The desire to hand down family wealth to the next generation is an age old problem that continues to concern an increasing number of individuals. Historically, families might have looked at creating trusts to move monies between generations, or gifting funds to their children so that after the transfer, providing the donor lives seven years, that proportion of assets would be considered outside of their estate for Inheritance Tax (IHT) purposes.
With average life expectancies continuing to increase, giving funds away may not suit many families because of concerns within older generations that they will not be able to get these back if their circumstances change in later life. However, the requirement to pass this wealth on to children, grandchildren or other family remains important.
Simon Chatterton, Partner at Stockport based Stockbrokers S&T Asset Management explained “We are seeing an increasing demand from clients wanting to protect wealth, but at the same time retain access to both Capital and Income through old age, and one solution worthy of consideration is investment in an AIM portfolio”.
Investment in AIM (Alternative Investment Market) portfolios has become increasingly popular because certain company shares qualify for Business Property Relief (BPR). The main benefit is that once a qualifying asset has been held for a period of two years and is still held at death, it is excluded from your estate for the purposes of calculating IHT. Not all business interests will qualify for BPR, but broadly speaking, holdings in businesses which carry on an actual trade as opposed to investment activities and are not listed on a recognised Stock Exchange could qualify. Simon went on “Investment in AIM companies is not for everyone as the investment should be considered high risk. However, as part of a diversified asset base, it may be a suitable way to assist tax planning.”
A key benefit is that there is no lock in period, so in the event the investor were to need the capital they can simply sell the shares. However if the shares have gone down in value the investor may not get back all the money they have invested.
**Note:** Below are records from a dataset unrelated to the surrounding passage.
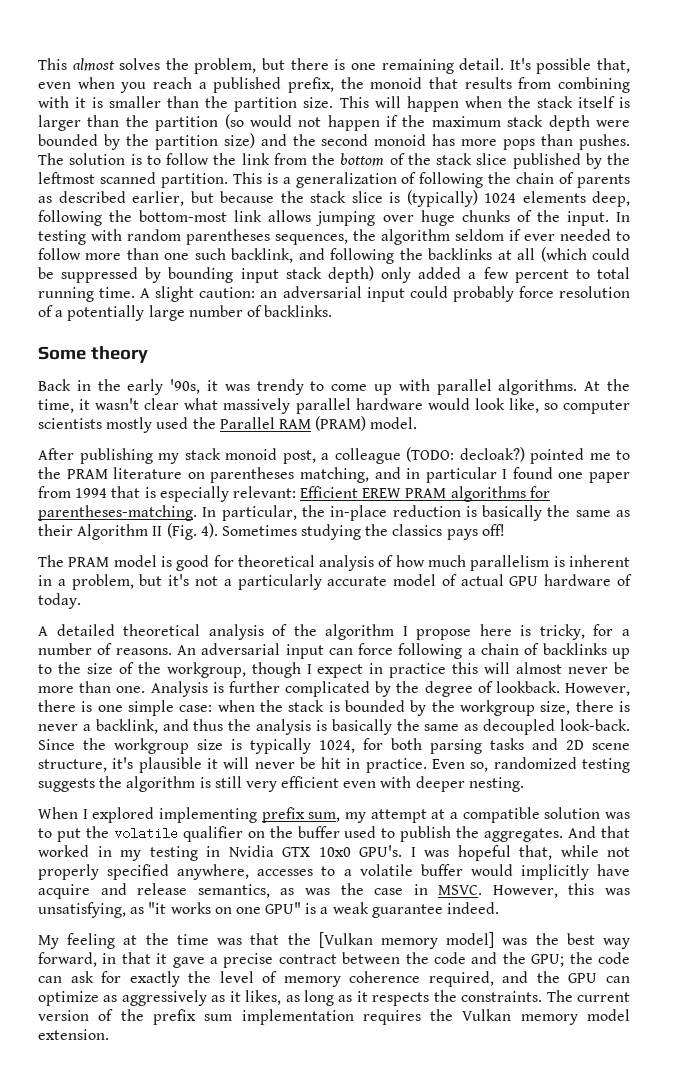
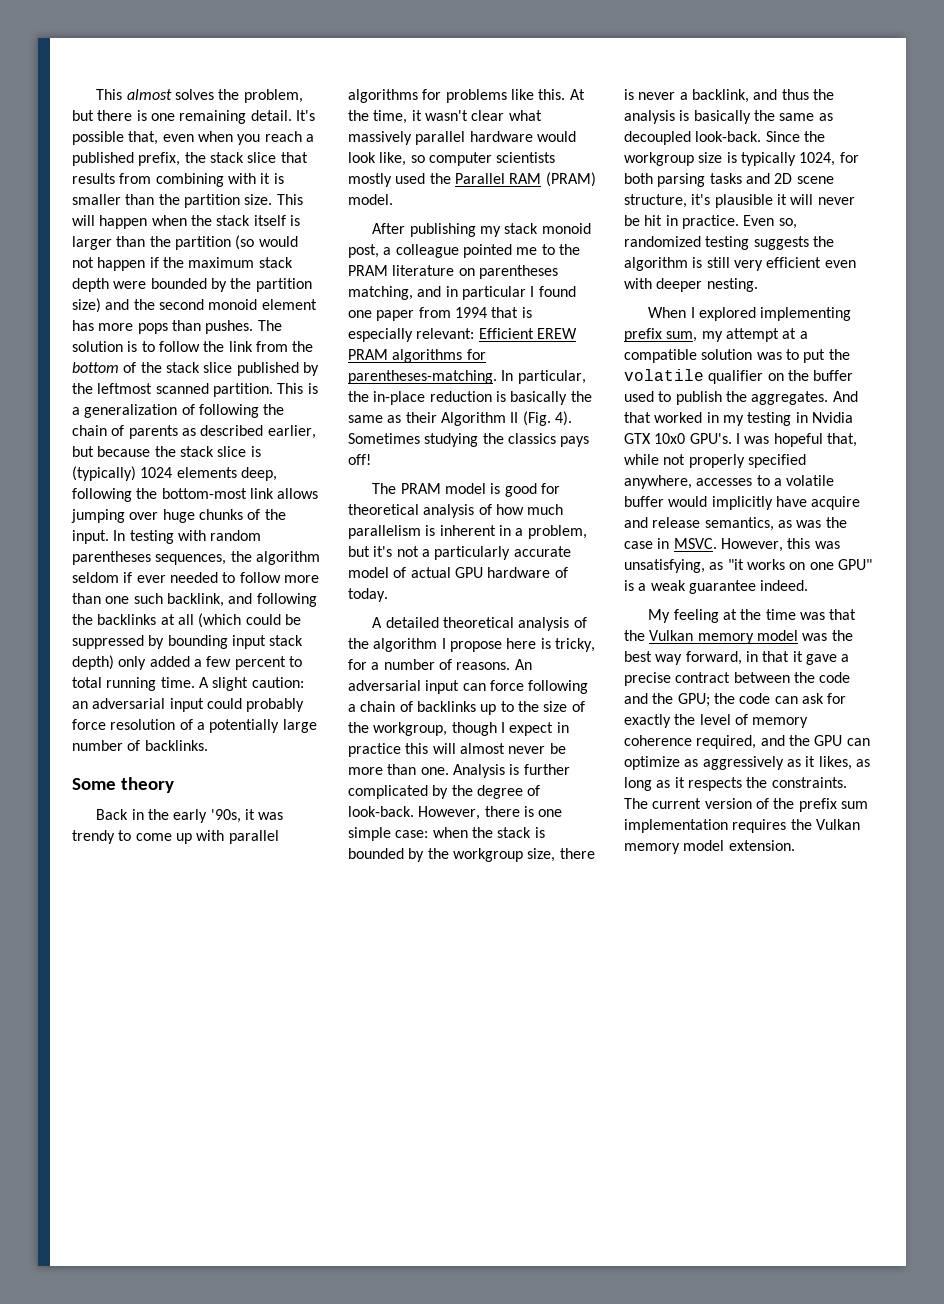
[370,77,423,89] monoid -> [209,152,277,163] stack slice
(427, 140) none -> [261,299,317,310] element
[498,379,578,395] algorithms. -> [348,89,566,103] algorithms for problems like this.
[406,447,525,462] (TODO: decloak?) -> (459, 251) none
[495,681,560,693] lookback. -> [348,806,414,817] look-back.
[318,932,495,949] [Vulkan memory model] -> [649,630,798,644] Vulkan memory model

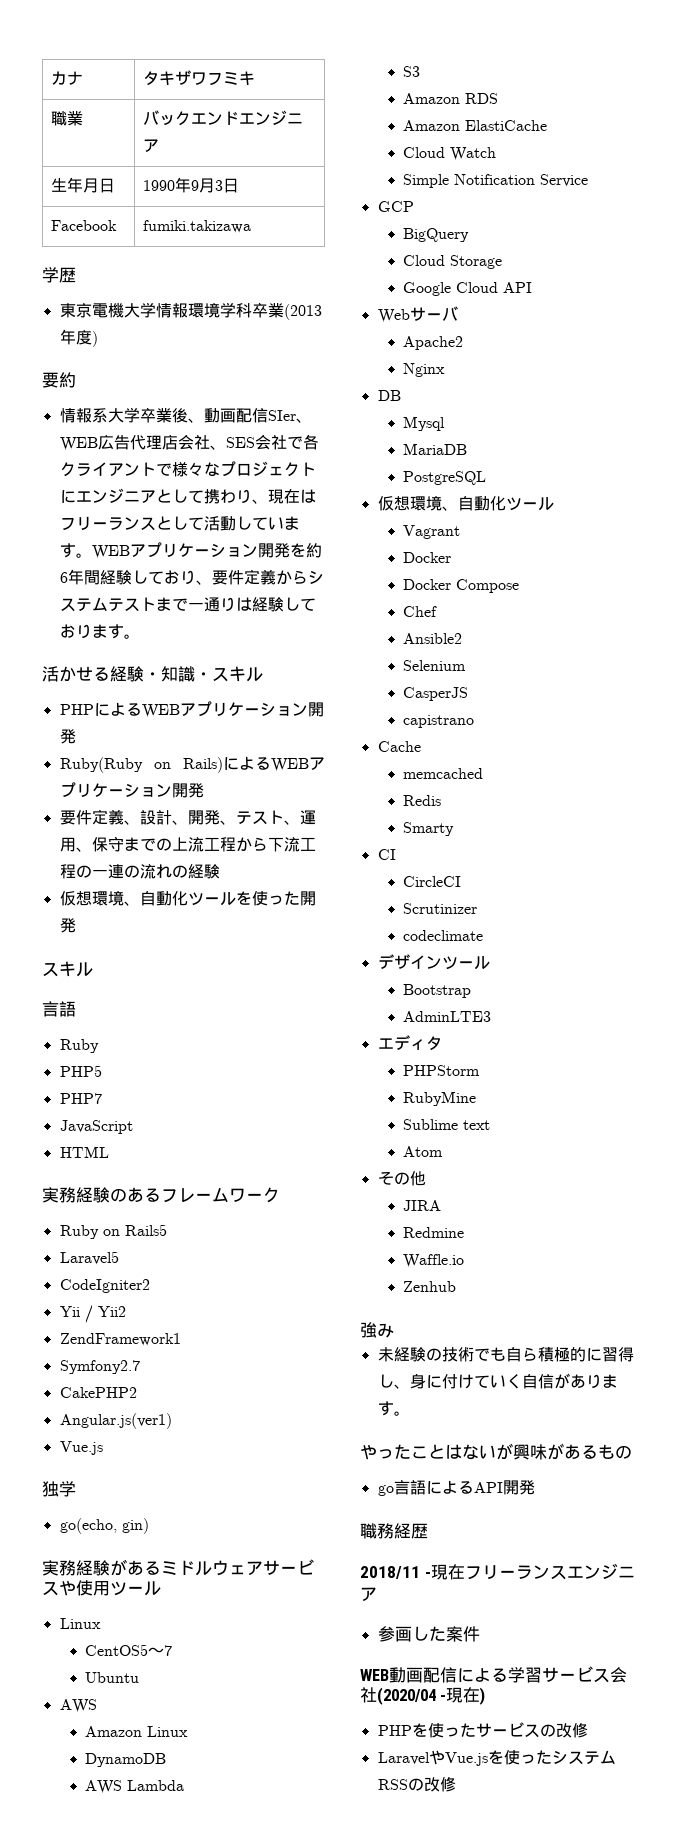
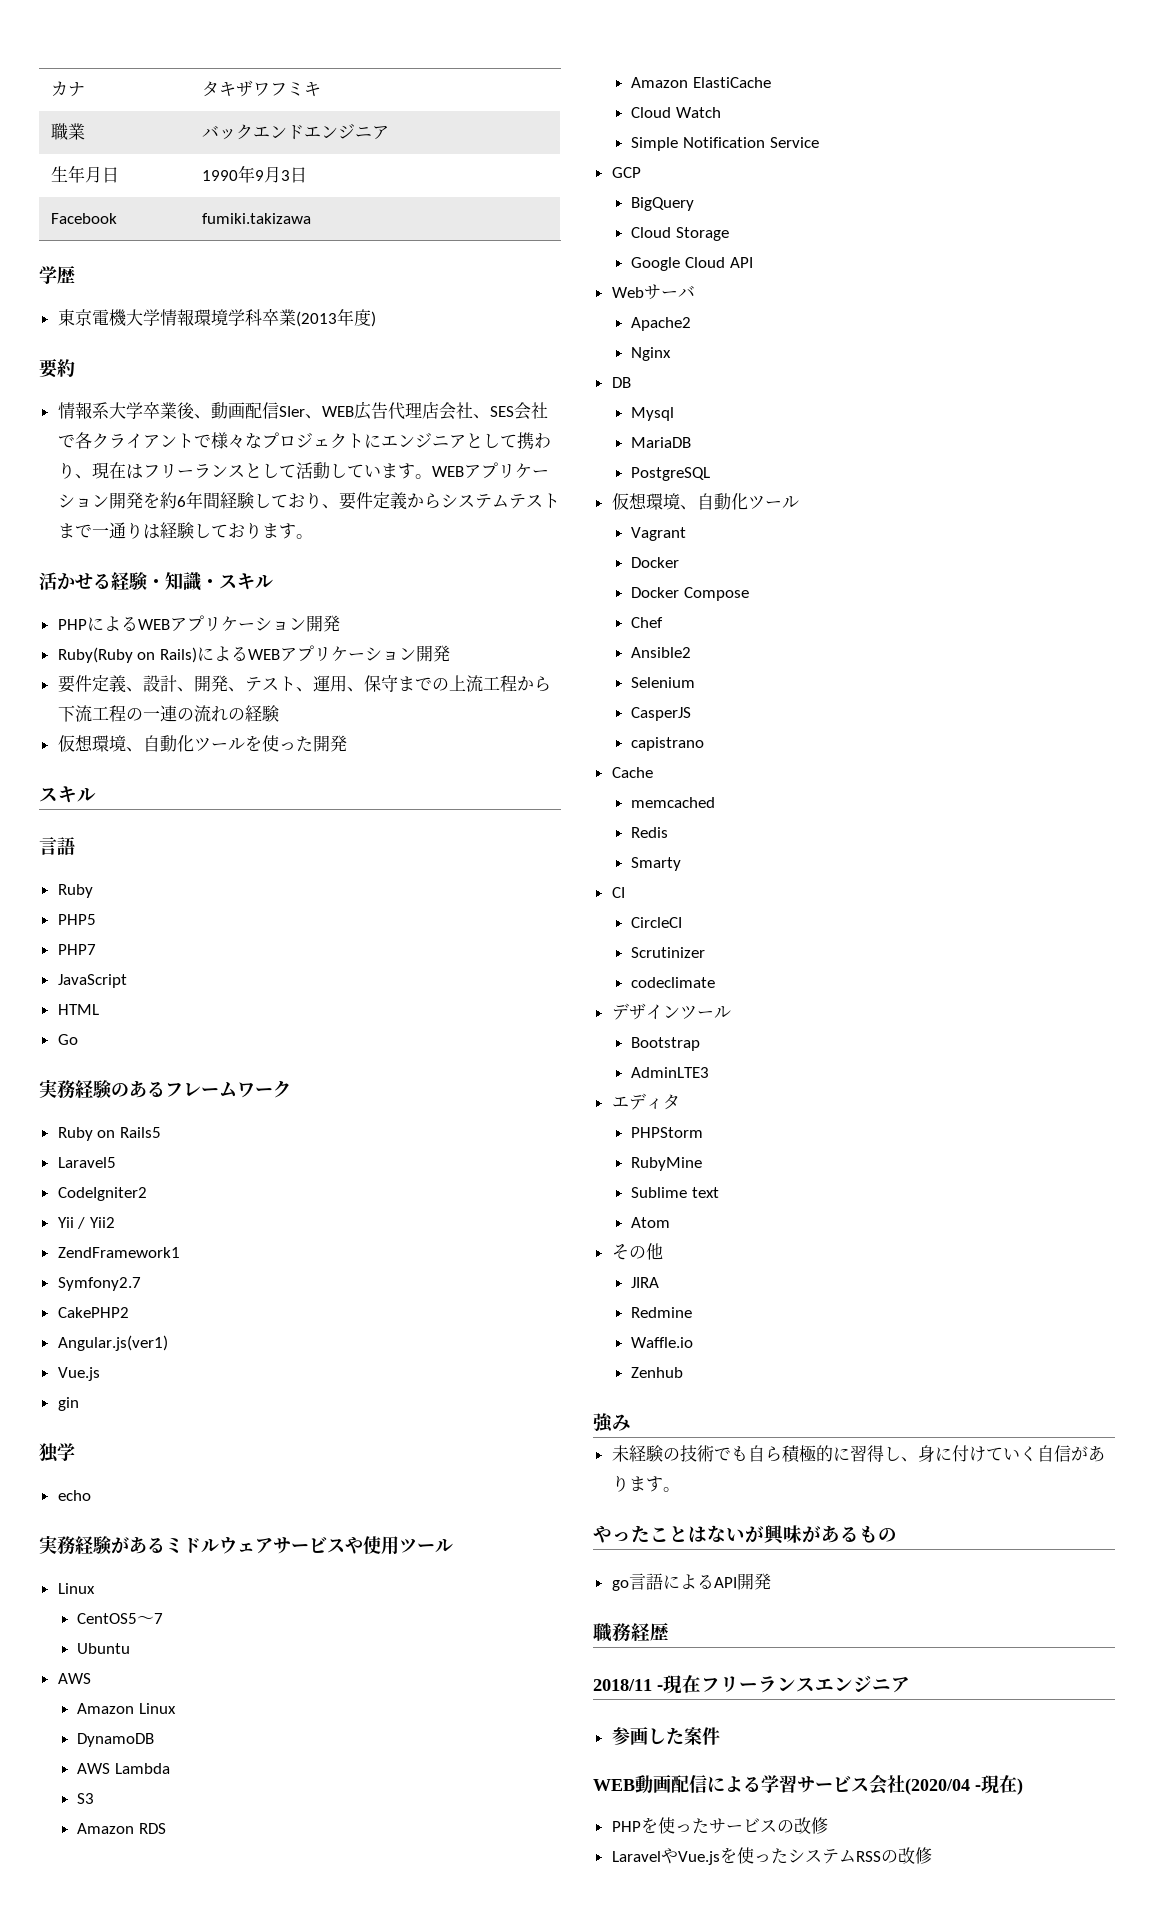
(109, 1152) none -> [57,1034,78,1045] // Go
(103, 1448) none -> [57,1397,79,1411] // gin
[59,1518,149,1534] go(echo, gin) -> [57,1490,91,1501] echo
Whilst any sale would mean the loss of the IHT benefit, the money can go back to the investor which can be a good help in assisting with day to day living. This would not be possible if the asset had been given away. Additionally, Business Property Relief can (subject to certain limits) be rolled over, often benefiting individuals who have sold a stake in an unlisted private company, which itself qualified for BPR. By establishing an AIM portfolio, the two year clock is seen to start with the original asset meaning that the 2 year timeframe will often have already passed by the time the AIM portfolio is established. Additionally, a non-performing share or one which may have been taken over in the AIM portfolio can be replaced by another qualifying investment within 3 years, and the BPR continues.
Due to a legislation change in 2013 investors now have the added benefit of being able to hold AIM shares within an ISA, removing any potential to capital gains or income tax. Additionally the purchase of AIM shares have the added benefit of being free from stamp duty.